Poco podía imaginar el joven polaco Mieczysław
Wojnicz al llegar en septiembre de 1913 enfermo de tuberculosis al balneario
silesio de Görbersdorf (hoy Sokolowsko, en Polonia) que saldría de allí, dos meses
después, sanado definitivamente de la enfermedad pulmonar que mató a millones
hasta la década siguiente y, sobre todo, curado para siempre de los problemas
de identidad sexual que lo aquejaban como un mal insidioso desde la infancia.
Como sabe cualquier lector, hombre o mujer, Wojnicz está en excelentes manos y
no extraña el resultado. No me refiero, por supuesto, al doctor Semperweiss,
sabio representante de la ciencia en sus aspectos más avanzados y portavoz novelesco
de las opiniones de la autora, sino de esta misma, Olga Tokarczuk, la más
importante escritora europea actual y una de las voces más originales de la
literatura mundial del siglo XXI.
Estando Tokarczuk al cargo de la operación,
cualquier personaje y cualquier lector consecuente se entregarían al
tratamiento sin poner una sola pega ni emitir una sola queja. La doctora
Tokarczuk, desde su posición de eminencia literaria, posee una idea de la vida
tan exuberante como compleja, tan alejada de la estupidez común como marcada a
fuego por los traumas sociales e históricos del sexo. Tras la escritura de una
obra maestra de la envergadura de Los libros de Jacob (2014), quizá la más ambiciosa y brillante novela europea de lo que va de siglo, y la concesión
del Premio Nobel en 2018, Tokarczuk no se ha dejado sobornar por el éxito y ha sido
capaz de escribir una obra como esta que culmina intelectualmente, en cierto
modo, el sesgo iconoclasta y feminista de toda su narrativa.

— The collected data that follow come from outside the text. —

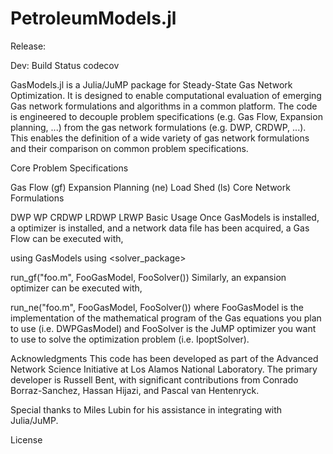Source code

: # PetroleumModels.jl
Release: 

Dev: Build Status codecov 

GasModels.jl is a Julia/JuMP package for Steady-State Gas Network Optimization. It is designed to enable computational evaluation of emerging Gas network formulations and algorithms in a common platform. The code is engineered to decouple problem specifications (e.g. Gas Flow, Expansion planning, ...) from the gas network formulations (e.g. DWP, CRDWP, ...). This enables the definition of a wide variety of gas network formulations and their comparison on common problem specifications.

Core Problem Specifications

Gas Flow (gf)
Expansion Planning (ne)
Load Shed (ls)
Core Network Formulations

DWP
WP
CRDWP
LRDWP
LRWP
Basic Usage
Once GasModels is installed, a optimizer is installed, and a network data file has been acquired, a Gas Flow can be executed with,

using GasModels
using <solver_package>

run_gf("foo.m", FooGasModel, FooSolver())
Similarly, an expansion optimizer can be executed with,

run_ne("foo.m", FooGasModel, FooSolver())
where FooGasModel is the implementation of the mathematical program of the Gas equations you plan to use (i.e. DWPGasModel) and FooSolver is the JuMP optimizer you want to use to solve the optimization problem (i.e. IpoptSolver).

Acknowledgments
This code has been developed as part of the Advanced Network Science Initiative at Los Alamos National Laboratory. The primary developer is Russell Bent, with significant contributions from Conrado Borraz-Sanchez, Hassan Hijazi, and Pascal van Hentenryck.

Special thanks to Miles Lubin for his assistance in integrating with Julia/JuMP.

License
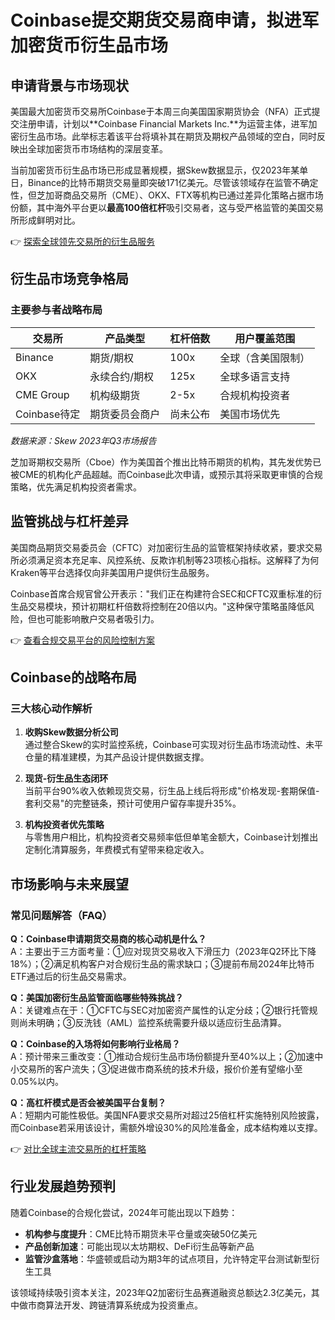 # Coinbase提交期货交易商申请，拟进军加密货币衍生品市场

## 申请背景与市场现状  
美国最大加密货币交易所Coinbase于本周三向美国国家期货协会（NFA）正式提交注册申请，计划以**Coinbase Financial Markets Inc.**为运营主体，进军加密衍生品市场。此举标志着该平台将填补其在期货及期权产品领域的空白，同时反映出全球加密货币市场结构的深层变革。

当前加密货币衍生品市场已形成显著规模，据Skew数据显示，仅2023年某单日，Binance的比特币期货交易量即突破171亿美元。尽管该领域存在监管不确定性，但芝加哥商品交易所（CME）、OKX、FTX等机构已通过差异化策略占据市场份额，其中海外平台更以**最高100倍杠杆**吸引交易者，这与受严格监管的美国交易所形成鲜明对比。

👉 [探索全球领先交易所的衍生品服务](https://bit.ly/okx_welcome)

## 衍生品市场竞争格局  
### 主要参与者战略布局  
| 交易所       | 产品类型       | 杠杆倍数 | 用户覆盖范围     |
|--------------|----------------|----------|------------------|
| Binance      | 期货/期权      | 100x     | 全球（含美国限制）|
| OKX          | 永续合约/期权  | 125x     | 全球多语言支持   |
| CME Group    | 机构级期货     | 2-5x     | 合规机构投资者   |
| Coinbase待定 | 期货委员会商户 | 尚未公布 | 美国市场优先     |

*数据来源：Skew 2023年Q3市场报告*

芝加哥期权交易所（Cboe）作为美国首个推出比特币期货的机构，其先发优势已被CME的机构化产品超越。而Coinbase此次申请，或预示其将采取更审慎的合规策略，优先满足机构投资者需求。

## 监管挑战与杠杆差异  
美国商品期货交易委员会（CFTC）对加密衍生品的监管框架持续收紧，要求交易所必须满足资本充足率、风控系统、反欺诈机制等23项核心指标。这解释了为何Kraken等平台选择仅向非美国用户提供衍生品服务。

Coinbase首席合规官曾公开表示："我们正在构建符合SEC和CFTC双重标准的衍生品交易模块，预计初期杠杆倍数将控制在20倍以内。"这种保守策略虽降低风险，但也可能影响散户交易者吸引力。

👉 [查看合规交易平台的风险控制方案](https://bit.ly/okx_welcome)

## Coinbase的战略布局  
### 三大核心动作解析  
1. **收购Skew数据分析公司**  
   通过整合Skew的实时监控系统，Coinbase可实现对衍生品市场流动性、未平仓量的精准建模，为其产品设计提供数据支撑。

2. **现货-衍生品生态闭环**  
   当前平台90%收入依赖现货交易，衍生品上线后将形成"价格发现-套期保值-套利交易"的完整链条，预计可使用户留存率提升35%。

3. **机构投资者优先策略**  
   与零售用户相比，机构投资者交易频率低但单笔金额大，Coinbase计划推出定制化清算服务，年费模式有望带来稳定收入。

## 市场影响与未来展望  

### 常见问题解答（FAQ）  
**Q：Coinbase申请期货交易商的核心动机是什么？**  
A：主要出于三方面考量：①应对现货交易收入下滑压力（2023年Q2环比下降18%）；②满足机构客户对合规衍生品的需求缺口；③提前布局2024年比特币ETF通过后的衍生品交易需求。

**Q：美国加密衍生品监管面临哪些特殊挑战？**  
A：关键难点在于：①CFTC与SEC对加密资产属性的认定分歧；②银行托管规则尚未明确；③反洗钱（AML）监控系统需要升级以适应衍生品清算。

**Q：Coinbase的入场将如何影响行业格局？**  
A：预计带来三重改变：①推动合规衍生品市场份额提升至40%以上；②加速中小交易所的客户流失；③促进做市商系统的技术升级，报价价差有望缩小至0.05%以内。

**Q：高杠杆模式是否会被美国平台复制？**  
A：短期内可能性极低。美国NFA要求交易所对超过25倍杠杆实施特别风险披露，而Coinbase若采用该设计，需额外增设30%的风险准备金，成本结构难以支撑。

👉 [对比全球主流交易所的杠杆策略](https://bit.ly/okx_welcome)

## 行业发展趋势预判  
随着Coinbase的合规化尝试，2024年可能出现以下趋势：  
- **机构参与度提升**：CME比特币期货未平仓量或突破50亿美元  
- **产品创新加速**：可能出现以太坊期权、DeFi衍生品等新产品  
- **监管沙盒落地**：华盛顿或启动为期3年的试点项目，允许特定平台测试新型衍生工具  

该领域持续吸引资本关注，2023年Q2加密衍生品赛道融资总额达2.3亿美元，其中做市商算法开发、跨链清算系统成为投资重点。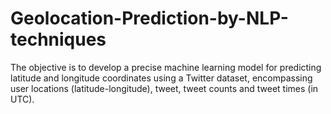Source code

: # Geolocation-Prediction-by-NLP-techniques
 The objective is to develop a precise machine learning model for predicting latitude and longitude coordinates using a  Twitter dataset, encompassing user locations (latitude-longitude), tweet, tweet counts and tweet times (in UTC).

En Görbersdorf, Wojnicz se ve rodeado por un grupo
de individuos de sexo masculino que, a pesar de su diversidad ideológica, se
erigen en voceros de la misoginia secular. No importa si se confiesan
socialistas, humanistas, católicos recalcitrantes o teósofos, todos concuerdan
en un solo punto, remachado por Tokarczuk con ironía, su menosprecio al género
femenino y su consideración de la mujer como una criatura de rango inferior
encargada por Dios y por la biología de labores reproductivas que, al mismo
tiempo, le ganan un lugar secundario en el orden social y una posición dudosa,
si no abyecta, en las relaciones con el otro sexo. No hace falta recurrir a
Kristeva o a Paglia para comprender el discurso de fondo contra la hipocresía y
el conformismo que Tokarczuk envuelve en su increíble poder de fabulación,
sarcástico sentido del humor y gran inventiva novelesca.
En la nota final, Tokarczuk nos revela las fuentes
perversas de las que ha extraído los juicios misóginos que pone en boca de los
diversos personajes y es toda una cultura y una civilización como la occidental
la que es acusada con ese gesto de sus múltiples errores y desviaciones. Ahí
están los patriarcas barbudos o imberbes como Platón y San Agustín, Schopenhauer
y Nietzsche, pero también Darwin, Freud y Sartre, nadie se salva de la quema,
para ratificar el problema con sus bochornosas opiniones. Hace falta mucha
retranca y mucha poesía genuina para darle la vuelta a ese bagaje infame y
transformar una comedia costumbrista de comienzos del siglo pasado en una
parábola fantástica, con la presencia mágica de las criaturas femeninas del
bosque como refuerzo, sobre la reconversión de un joven intersexual pusilánime en
un ser libre y pleno.
La referencia a La montaña mágica es relevante,
pero las pretensiones de Tokarczuk desbordan la intención de Mann al incorporar
a la reescritura mordaz de ese clásico moderno los arcanos andróginos de Jung y
la apuesta contemporánea por la pluralidad psíquica y la multiplicidad humana.